New York explosion aftermath

But the mayor resisted when reporters pressed him to call the blast an act of terrorism, saying investigators had yet to determine if there was a political motivation.

"It was intentional. It was a violent act. It was certainly a criminal act. It was a bombing. That's what we know," said Mr de Blasio, flanked by high-ranking officials of the FBI and the city police and fire departments.

"It could have been something personally motivated. We don't know yet," Mr de Blasio said.

The mayor and the governor both promised New Yorkers would not be cowed and that apart from the street closures life would continue as normal.

A sweep of the neighbourhood following the blast turned up another device four blocks away consisting of a pressure cooker with wires attached to it and connected to a mobile phone.

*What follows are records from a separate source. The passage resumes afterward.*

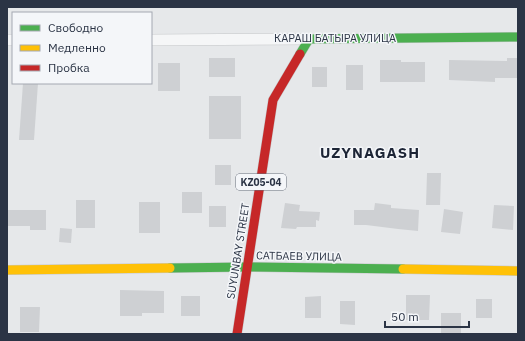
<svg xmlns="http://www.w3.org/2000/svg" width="525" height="341" viewBox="0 0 525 341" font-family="'IBM Plex Sans',sans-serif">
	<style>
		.building { fill: #ced0d3 }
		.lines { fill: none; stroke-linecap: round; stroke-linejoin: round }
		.street-casing { stroke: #c4c6c8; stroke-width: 12 }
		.fast-casing { stroke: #c4c6c8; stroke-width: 10 }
		.slow-casing { stroke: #c4c6c8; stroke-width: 10 }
		.jam-casing { stroke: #c4c6c8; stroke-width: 10 }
		.street { stroke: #f5f6f7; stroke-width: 11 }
		.fast { stroke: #4caf50; stroke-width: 9 }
		.slow { stroke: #ffc107; stroke-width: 9 }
		.jam { stroke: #c62828; stroke-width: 9 }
		.labels { text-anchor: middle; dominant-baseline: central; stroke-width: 3; stroke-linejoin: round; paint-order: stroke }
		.shield { fill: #f4f6f9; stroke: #676e7b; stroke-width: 1 }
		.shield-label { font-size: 10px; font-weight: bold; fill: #2b3445 }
		.street-label { font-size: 11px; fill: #2b3445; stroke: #f4f6f9 }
		.district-label { font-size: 15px; font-weight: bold; letter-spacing: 1px; fill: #1d2536; stroke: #f4f6f9 }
	</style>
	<rect width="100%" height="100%" fill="#e6e8ea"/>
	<g class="building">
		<rect x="209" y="58" width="26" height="19"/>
		<polygon points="507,58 518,58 518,78 495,78 495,82 449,80 449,60 507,61"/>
		<polygon points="380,60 401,60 401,62 425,62 425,82 380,82"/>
		<rect x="158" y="63" width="22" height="28"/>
		<rect x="346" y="65" width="17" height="25"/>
		<rect x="312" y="67" width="15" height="20"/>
		<polygon points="23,83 38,83 34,140 19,140"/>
		<rect x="209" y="96" width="32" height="43"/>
		<rect x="215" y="165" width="16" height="20"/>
		<polygon points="427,173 441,173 440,205 426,205"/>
		<rect x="182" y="192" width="20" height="21"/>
		<rect x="76" y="200" width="19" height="28"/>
		<rect x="139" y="202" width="21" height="31"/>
		<polygon points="285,203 300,205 299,211 320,212 319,221 316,220 316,227 297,227 296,229 281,228"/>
		<polygon points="375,203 391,205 391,208 419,210 418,231 398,229 366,225 354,225 354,210 374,210"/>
		<polygon points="494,205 514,206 513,230 492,228"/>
		<rect x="209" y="206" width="17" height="21"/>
		<polygon points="444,209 463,212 460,234 441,232"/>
		<polygon points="7,210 46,210 46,230 30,230 30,226 7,226"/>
		<polygon points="60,228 72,229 71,243 59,242"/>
		<polygon points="120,290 164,291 164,313 142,313 142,316 120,316"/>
		<polygon points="406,295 430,295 429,320 406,320"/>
		<rect x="181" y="296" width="19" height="20"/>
		<polygon points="321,296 321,318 305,318 305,297"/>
		<rect x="476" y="299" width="16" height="19"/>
		<polygon points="340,301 355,301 355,325 340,324"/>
		<polygon points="20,307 40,307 39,332 20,332"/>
		<rect x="441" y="313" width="20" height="21"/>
	</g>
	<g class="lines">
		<g class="street-casing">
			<g id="street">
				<polyline points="7,40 13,40"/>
				<polyline points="151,40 309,39"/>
			</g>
		</g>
		<g class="fast-casing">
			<g id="fast">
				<polyline points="300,54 309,39 518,37"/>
				<polyline points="170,268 248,267 403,269"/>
			</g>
		</g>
		<g class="slow-casing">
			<g id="slow">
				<polyline points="403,269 518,271"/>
				<polyline points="7,270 170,268"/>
			</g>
		</g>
		<g class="jam-casing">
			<polyline id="jam" points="237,334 273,100 300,54"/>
		</g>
		<use href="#street" class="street"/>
		<use href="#fast" class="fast"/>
		<use href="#slow" class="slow"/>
		<use href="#jam" class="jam"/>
	</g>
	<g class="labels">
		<rect class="shield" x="236" y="174" width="50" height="16" rx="3"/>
		<g class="shield-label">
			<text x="261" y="182">KZ05-04</text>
		</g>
		<g class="street-label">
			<text x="335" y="38">КАРАШ БАТЫРА УЛИЦА</text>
			<text transform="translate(238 251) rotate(-81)">SUYUNBAY STREET</text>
			<text transform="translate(299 256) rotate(1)">САТБАЕВ УЛИЦА</text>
		</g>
		<g class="district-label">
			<text x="370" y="152">UZYNAGASH</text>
		</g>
	</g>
	<rect width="525" height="341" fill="none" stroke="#2b3445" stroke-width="16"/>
	<rect x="12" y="12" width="140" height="72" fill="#f4f6f9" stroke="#a4a8b1"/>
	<rect x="20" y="25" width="20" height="6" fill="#4caf50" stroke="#a4a8b1"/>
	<text x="48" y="32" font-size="12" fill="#2b3445">Свободно</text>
	<rect x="20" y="45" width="20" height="6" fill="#ffc107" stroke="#a4a8b1"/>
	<text x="48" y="52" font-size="12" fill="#2b3445">Медленно</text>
	<rect x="20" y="65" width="20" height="6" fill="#c62828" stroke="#a4a8b1"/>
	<text x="48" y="72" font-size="12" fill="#2b3445">Пробка</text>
	<path d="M385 321v6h84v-6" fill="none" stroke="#2b3445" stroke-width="2"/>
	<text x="391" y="321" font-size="12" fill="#2b3445" stroke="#f4f6f9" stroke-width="3" paint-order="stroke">50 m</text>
</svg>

Pressure cooker bombs were used in the 2013 Boston Marathon bombing that killed three people and wounded more than 260.

The New Jersey explosion came from a pipe bomb, officials said. A US official said the motive remained unknown and insufficient evidence had been gathered to link the two New York bombs.

There was no evidence to connect them to the New Jersey blast, said the source.

"Almost anybody could have fabricated these bombs and used cell phones as timed detonators," said another US official familiar with the inquiry.

"There are instructions all over the internet, and the crudity, positioning, and relative ineffectiveness of these does not suggest that a more sophisticated group played any role in this."

"When you see the damage," Mr Cuomo said, "I think we were fortunate that there were no fatalities."

So-called Islamic State claims shopping centre attack, says agency

Meanwhile, a so-called Islamic State supporter reportedly carried out the stabbing attack that wounded at least eight people at a mall in the US state of Minnesota yesterday, the militant group's Amaq news agency said.

"The executor of the stabbing attacks in Minnesota yesterday was a soldier of the Islamic State and carried out the operation in response to calls to target the citizens of countries belonging to the crusader coalition," Amaq said in a statement.

Reuters was not immediately able to verify the authenticity of the claim.

A man wearing a private security uniform and armed with at least one knife stabbed eight people at the Crossroads Centre mall before he was shot dead by an off-duty police officer, authorities said.